| EXERCISE |
The response must consist of the lines below from the one with "NOTÍCIAS RECENTES" through the one with "最近中标:2026-11-18", exactly as they appear and with both ends kept.

| SUPPLIED RECORDS |
____
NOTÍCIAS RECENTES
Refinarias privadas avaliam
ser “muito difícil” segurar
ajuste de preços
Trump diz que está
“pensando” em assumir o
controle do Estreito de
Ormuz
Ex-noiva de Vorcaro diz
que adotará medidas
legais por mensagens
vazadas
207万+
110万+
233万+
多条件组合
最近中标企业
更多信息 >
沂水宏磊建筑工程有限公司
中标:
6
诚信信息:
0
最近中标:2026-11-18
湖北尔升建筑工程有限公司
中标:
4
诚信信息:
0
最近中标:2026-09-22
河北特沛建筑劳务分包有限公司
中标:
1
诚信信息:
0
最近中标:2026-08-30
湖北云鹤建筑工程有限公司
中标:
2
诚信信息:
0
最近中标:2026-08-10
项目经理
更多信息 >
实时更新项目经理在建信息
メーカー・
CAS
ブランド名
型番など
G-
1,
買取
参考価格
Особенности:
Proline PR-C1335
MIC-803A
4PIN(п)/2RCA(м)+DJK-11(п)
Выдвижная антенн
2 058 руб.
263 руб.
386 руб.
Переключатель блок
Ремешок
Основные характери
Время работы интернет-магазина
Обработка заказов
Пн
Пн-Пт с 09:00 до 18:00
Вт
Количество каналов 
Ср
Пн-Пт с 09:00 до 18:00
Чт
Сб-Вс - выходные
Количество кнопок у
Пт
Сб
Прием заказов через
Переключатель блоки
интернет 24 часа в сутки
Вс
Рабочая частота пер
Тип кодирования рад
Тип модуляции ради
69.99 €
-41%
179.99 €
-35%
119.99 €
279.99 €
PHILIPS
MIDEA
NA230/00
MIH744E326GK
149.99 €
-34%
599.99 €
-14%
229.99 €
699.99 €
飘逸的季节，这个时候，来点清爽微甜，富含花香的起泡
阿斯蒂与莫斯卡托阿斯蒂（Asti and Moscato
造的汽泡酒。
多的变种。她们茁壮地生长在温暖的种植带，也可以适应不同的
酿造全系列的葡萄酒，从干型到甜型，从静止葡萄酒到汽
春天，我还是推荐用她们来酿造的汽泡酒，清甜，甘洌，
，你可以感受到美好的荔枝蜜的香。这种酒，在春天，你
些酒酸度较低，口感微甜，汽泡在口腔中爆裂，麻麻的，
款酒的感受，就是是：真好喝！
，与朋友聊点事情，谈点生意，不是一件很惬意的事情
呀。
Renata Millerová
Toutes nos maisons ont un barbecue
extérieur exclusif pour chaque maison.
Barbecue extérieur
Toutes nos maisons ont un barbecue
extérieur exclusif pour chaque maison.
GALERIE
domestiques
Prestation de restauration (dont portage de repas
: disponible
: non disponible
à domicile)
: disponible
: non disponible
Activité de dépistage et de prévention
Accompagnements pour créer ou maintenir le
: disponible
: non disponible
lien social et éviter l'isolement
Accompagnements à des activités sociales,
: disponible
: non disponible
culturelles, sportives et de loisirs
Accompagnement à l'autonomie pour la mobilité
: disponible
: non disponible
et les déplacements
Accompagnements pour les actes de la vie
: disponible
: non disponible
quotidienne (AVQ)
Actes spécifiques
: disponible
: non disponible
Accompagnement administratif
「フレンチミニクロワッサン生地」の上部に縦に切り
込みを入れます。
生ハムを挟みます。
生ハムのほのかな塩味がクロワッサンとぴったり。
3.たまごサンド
____
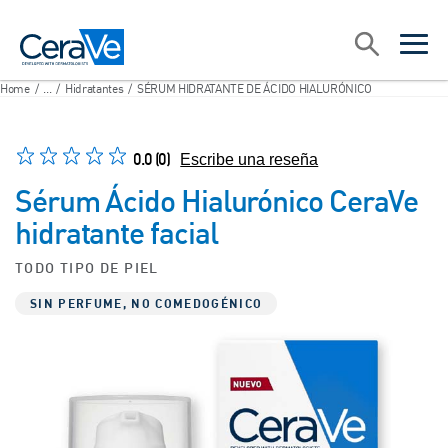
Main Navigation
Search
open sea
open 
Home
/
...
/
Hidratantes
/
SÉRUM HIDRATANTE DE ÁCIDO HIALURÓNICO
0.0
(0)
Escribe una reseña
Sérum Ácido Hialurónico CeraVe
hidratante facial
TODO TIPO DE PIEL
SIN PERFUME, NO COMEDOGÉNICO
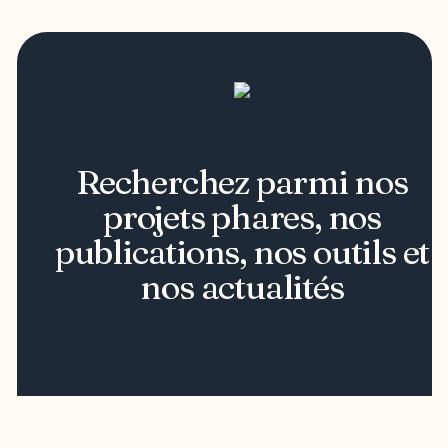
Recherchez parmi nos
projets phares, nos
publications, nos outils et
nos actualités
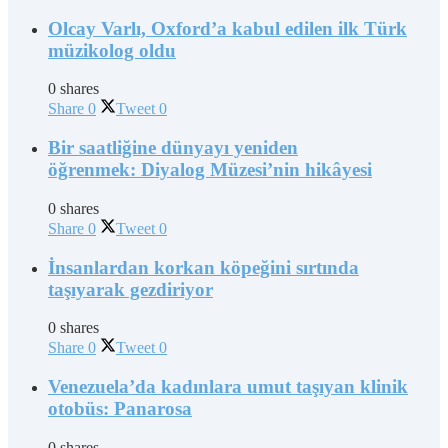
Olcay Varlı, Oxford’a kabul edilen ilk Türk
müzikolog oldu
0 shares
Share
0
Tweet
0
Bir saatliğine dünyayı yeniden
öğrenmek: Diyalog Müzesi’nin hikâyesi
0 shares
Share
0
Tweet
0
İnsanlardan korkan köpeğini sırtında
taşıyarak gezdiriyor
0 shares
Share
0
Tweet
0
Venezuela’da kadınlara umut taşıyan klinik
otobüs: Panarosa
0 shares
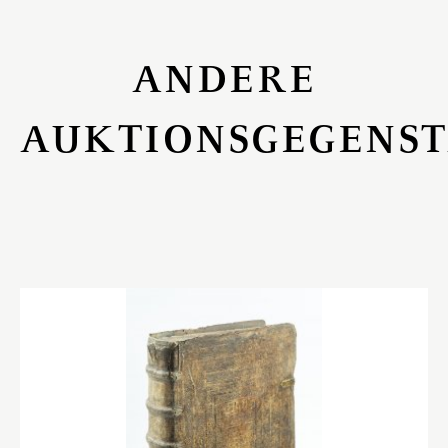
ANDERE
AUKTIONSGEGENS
____
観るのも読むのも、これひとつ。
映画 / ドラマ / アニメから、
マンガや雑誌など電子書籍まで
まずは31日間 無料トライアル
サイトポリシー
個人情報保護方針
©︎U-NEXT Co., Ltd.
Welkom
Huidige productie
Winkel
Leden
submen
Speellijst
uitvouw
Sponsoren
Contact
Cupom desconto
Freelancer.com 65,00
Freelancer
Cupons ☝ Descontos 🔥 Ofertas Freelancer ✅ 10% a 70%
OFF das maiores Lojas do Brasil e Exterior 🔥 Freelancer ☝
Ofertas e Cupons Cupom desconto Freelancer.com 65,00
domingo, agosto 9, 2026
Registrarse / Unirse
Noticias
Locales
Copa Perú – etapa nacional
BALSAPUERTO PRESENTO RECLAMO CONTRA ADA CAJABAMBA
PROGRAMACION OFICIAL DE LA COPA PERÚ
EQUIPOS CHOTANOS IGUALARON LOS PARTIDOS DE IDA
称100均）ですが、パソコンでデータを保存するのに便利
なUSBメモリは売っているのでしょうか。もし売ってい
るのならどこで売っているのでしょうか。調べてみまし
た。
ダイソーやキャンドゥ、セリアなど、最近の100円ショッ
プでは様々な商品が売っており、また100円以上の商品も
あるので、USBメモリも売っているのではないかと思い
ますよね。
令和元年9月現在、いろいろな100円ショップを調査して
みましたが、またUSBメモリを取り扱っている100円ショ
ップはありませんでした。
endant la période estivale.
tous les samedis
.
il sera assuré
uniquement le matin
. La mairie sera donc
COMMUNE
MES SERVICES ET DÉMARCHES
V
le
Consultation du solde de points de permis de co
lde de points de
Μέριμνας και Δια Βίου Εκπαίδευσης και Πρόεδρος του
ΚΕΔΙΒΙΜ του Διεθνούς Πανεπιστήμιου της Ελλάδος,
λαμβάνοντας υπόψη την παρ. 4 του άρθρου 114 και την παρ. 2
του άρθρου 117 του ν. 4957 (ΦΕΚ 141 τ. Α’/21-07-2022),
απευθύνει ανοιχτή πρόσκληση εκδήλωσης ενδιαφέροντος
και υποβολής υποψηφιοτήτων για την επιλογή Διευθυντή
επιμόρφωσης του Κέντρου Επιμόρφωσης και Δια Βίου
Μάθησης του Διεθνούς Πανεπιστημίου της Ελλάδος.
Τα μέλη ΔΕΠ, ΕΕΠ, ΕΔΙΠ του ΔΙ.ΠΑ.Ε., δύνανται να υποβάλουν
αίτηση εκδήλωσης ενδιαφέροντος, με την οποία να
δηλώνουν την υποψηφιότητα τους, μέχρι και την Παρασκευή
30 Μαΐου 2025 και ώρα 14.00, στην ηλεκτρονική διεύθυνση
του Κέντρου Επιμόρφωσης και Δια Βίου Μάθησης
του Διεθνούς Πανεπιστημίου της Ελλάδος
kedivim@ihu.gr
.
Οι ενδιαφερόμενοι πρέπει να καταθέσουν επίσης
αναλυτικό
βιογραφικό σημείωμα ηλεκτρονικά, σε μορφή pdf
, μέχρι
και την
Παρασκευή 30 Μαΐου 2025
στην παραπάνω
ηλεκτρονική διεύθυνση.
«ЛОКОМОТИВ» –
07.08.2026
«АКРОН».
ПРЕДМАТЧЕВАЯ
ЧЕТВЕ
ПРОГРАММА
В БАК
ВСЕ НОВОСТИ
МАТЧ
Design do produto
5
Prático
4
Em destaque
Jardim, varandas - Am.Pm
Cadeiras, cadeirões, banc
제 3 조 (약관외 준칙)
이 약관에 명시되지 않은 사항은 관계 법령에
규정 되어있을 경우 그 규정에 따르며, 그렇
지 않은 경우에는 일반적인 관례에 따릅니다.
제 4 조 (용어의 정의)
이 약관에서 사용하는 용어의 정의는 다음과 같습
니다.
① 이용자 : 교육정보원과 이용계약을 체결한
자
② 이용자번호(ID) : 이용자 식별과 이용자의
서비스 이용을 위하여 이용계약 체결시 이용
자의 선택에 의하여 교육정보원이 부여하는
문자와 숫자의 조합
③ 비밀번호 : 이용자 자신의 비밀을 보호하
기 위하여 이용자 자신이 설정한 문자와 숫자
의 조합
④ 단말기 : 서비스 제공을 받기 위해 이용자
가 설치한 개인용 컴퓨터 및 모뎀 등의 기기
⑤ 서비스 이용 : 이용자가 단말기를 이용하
____
| OUTPUT OF THE TASK |
NOTÍCIAS RECENTES
Refinarias privadas avaliam
ser “muito difícil” segurar
ajuste de preços
Trump diz que está
“pensando” em assumir o
controle do Estreito de
Ormuz
Ex-noiva de Vorcaro diz
que adotará medidas
legais por mensagens
vazadas
207万+
110万+
233万+
多条件组合
最近中标企业
更多信息 >
沂水宏磊建筑工程有限公司
中标:
6
诚信信息:
0
最近中标:2026-11-18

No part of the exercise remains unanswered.